Interpretive Summary: Parathyroid hormone (PTH) stimulates the conversion of 25-hydroxyvitamin D to its active form, 1,25-dihydroxyvitamin D. PTH is used as therapy to lower risk of fractures in subjects at high risk for fracture. Vitamin D is important for bone health, and the question arises as to whether subjects receiving PTH therapy may have a higher vitamin D requirement. The effect of treatment with PTH on 25-hydroxyvitamin D levels was examined in 336 women and 287 men who were treated with PTH or placebo. All subjects received 400 to 1200 IU per day of supplemental vitamin D. After one year of PTH treatment, the women had a 19% decrease and the men an 11% decrease in serum 25-hydroxyvitamin D level. Serum 25-hydroxyvitmain D changes in the placebo group were not significant. An area of potential investigation would be to assess whether subjects being treated with PTH would benefit from higher doses of vitamin D.
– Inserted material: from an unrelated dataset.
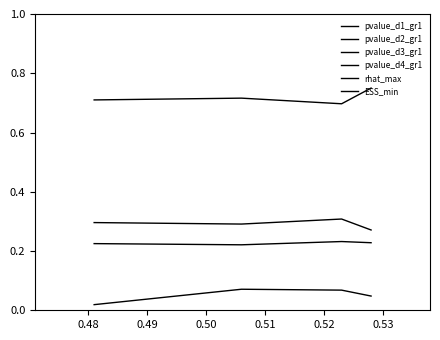

In rhat_max, how many points are higher than both neighbors (excluding endpoints)?

1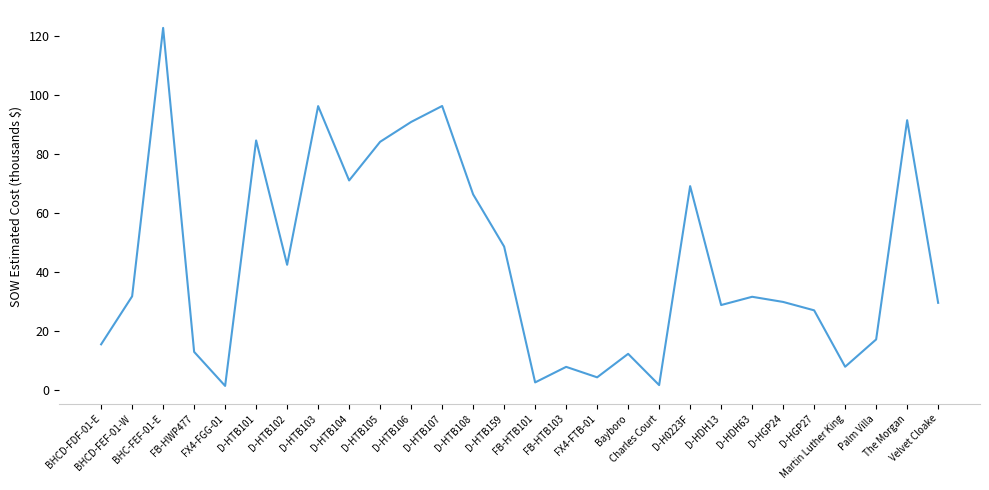

What is the maximum value shown in the chart?

122.7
Technical Abstract: The objective was to assess changes in serum 1,25(OH)2D and 25(OH)D concentrations during teriparatide 20 g/day (teriparatide) therapy in the double-blind Fracture Prevention Trial of postmenopausal women with osteoporosis and male study of men with osteoporosis. Patients were randomized to teriparatide or placebo, and received daily supplements of calcium 1000 mg and vitamin D 400-1200 IU. Serum 1,25(OH)2D measured in a subset, and serum 25(OH)D measured at baseline and 12 months. In women (N=336), median 1,25(OH)2D concentrations at 1 month increased by 27% (P<0.0001) in the teriparatide group versus -3% (P=0.87) in the placebo group (P<0.0001). At 12 months, the increase was 19% (P<0.0001) in the teriparatide group versus -2% (P=0.23) in the placebo group (between group P<0.0001). Median 25(OH)D concentrations at 12 months decreased by 19% (P<0.0001) in the teriparatide group versus 0% (P=0.13) in the placebo group (P<0.0001). In men (N=287), median 1,25(OH)2D concentrations at 1 month increased by 22% (P<0.0001) in the teriparatide group versus 0% (P=0.99) in the placebo group (between group P<0.0001). At 12 months, the increase was 14% (P<0.0001) in the teriparatide group versus 5% (P=0.004) in the placebo group (P=0.17). Median 25(OH)D concentrations at 12 months decreased by 11% (P=0.001) in the teriparatide group. Treatment with teriparatide increased 1,25(OH)2D and decreased 25(OH)D.